The availability of arbitration over water quality, at the option of the complaining party (section 186), would have no purpose unless a common law remedy is available.
Common law remedies remain available where contravention of a statutory obligation is not an essential ingredient of the cause of action (section 18).
The Supreme Court accepted that the scheme of the 1991 Act might be disrupted if injunctions were granted requiring sewerage undertakers to spend large sums to create new infrastructure as a remedy for interference with property rights but, while the court’s exercise of its discretion might be constrained where the grant of an injunction would be inconsistent with the operation of the statutory mechanisms, there was no basis for excluding a common law claim or award of damages.

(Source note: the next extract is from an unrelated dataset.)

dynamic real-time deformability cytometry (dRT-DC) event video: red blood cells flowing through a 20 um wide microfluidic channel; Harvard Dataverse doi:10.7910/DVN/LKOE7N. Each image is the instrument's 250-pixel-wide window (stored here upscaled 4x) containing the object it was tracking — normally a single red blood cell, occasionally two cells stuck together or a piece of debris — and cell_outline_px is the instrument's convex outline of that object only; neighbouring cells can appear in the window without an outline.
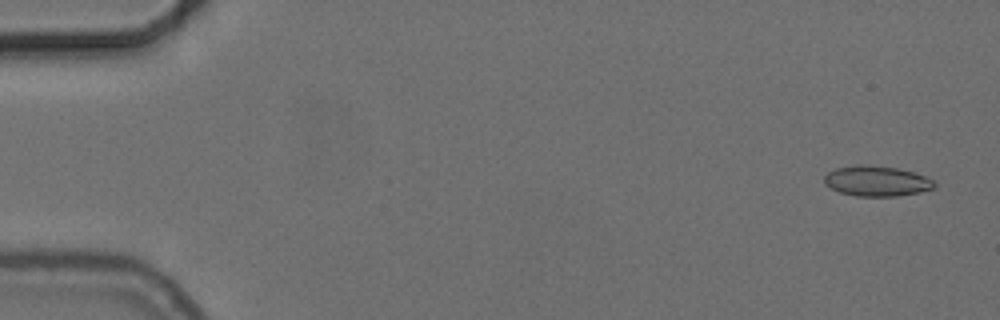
{"species": "common noctule bat (a hibernating species)", "species_latin": "Nyctalus noctula", "temperature_condition": "cold", "stored_images_in_passage": 56, "camera_frame_rate_fps": 3000, "um_per_image_px": 0.085, "animal": {"sex": "female", "body_mass_g": 24.6, "forearm_length_mm": 56.2}, "frame": {"image": 1, "passage_image": 3, "time_ms": 0.667, "image_size_px": [1000, 320], "cell_outline_px": [[936, 188], [920, 192], [896, 196], [856, 196], [840, 192], [824, 184], [824, 176], [828, 172], [836, 168], [856, 164], [868, 164], [900, 168], [924, 176], [932, 180], [936, 184]], "centroid_in_image_um": [74.51, 15.38], "position_along_channel_um": 10.5, "area_um2": 19.59}}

United Utilities relied heavily on the decision in Marcic v Thames Water Utilities Ltd [2003] UKHL 66; [2003] PLSCS 268, where the claimant failed in his claim in nuisance and breach of his human rights for repeated flooding of his property and back up of sewage when heavy rain overloaded both a surface and a foul water sewer.
The cause of action failed because it focused on Thames’ failure to perform a statutory obligation to construct a new sewer under section 94 of the 1991 Act.
The Supreme Court distinguished Marcic since it did not, as here, engage the statutory provisions limiting the discharge of effluent into watercourses without consent and Thames had neither created nor adopted the nuisance. The sewers, adequate when built, had become inadequate as additional houses were built with a statutory right to connect to them.
United Utilities was responsible for discharges of noxious effluent into watercourses which occurred as a result of its system operating as designed when its hydraulic capacity was exceeded.
If the discharges constituted a nuisance, it was one United Utilities had caused or adopted and if they constituted a trespass United Utilities was responsible for committing it. Neither tort was authorised by parliament or common law rights of action excluded.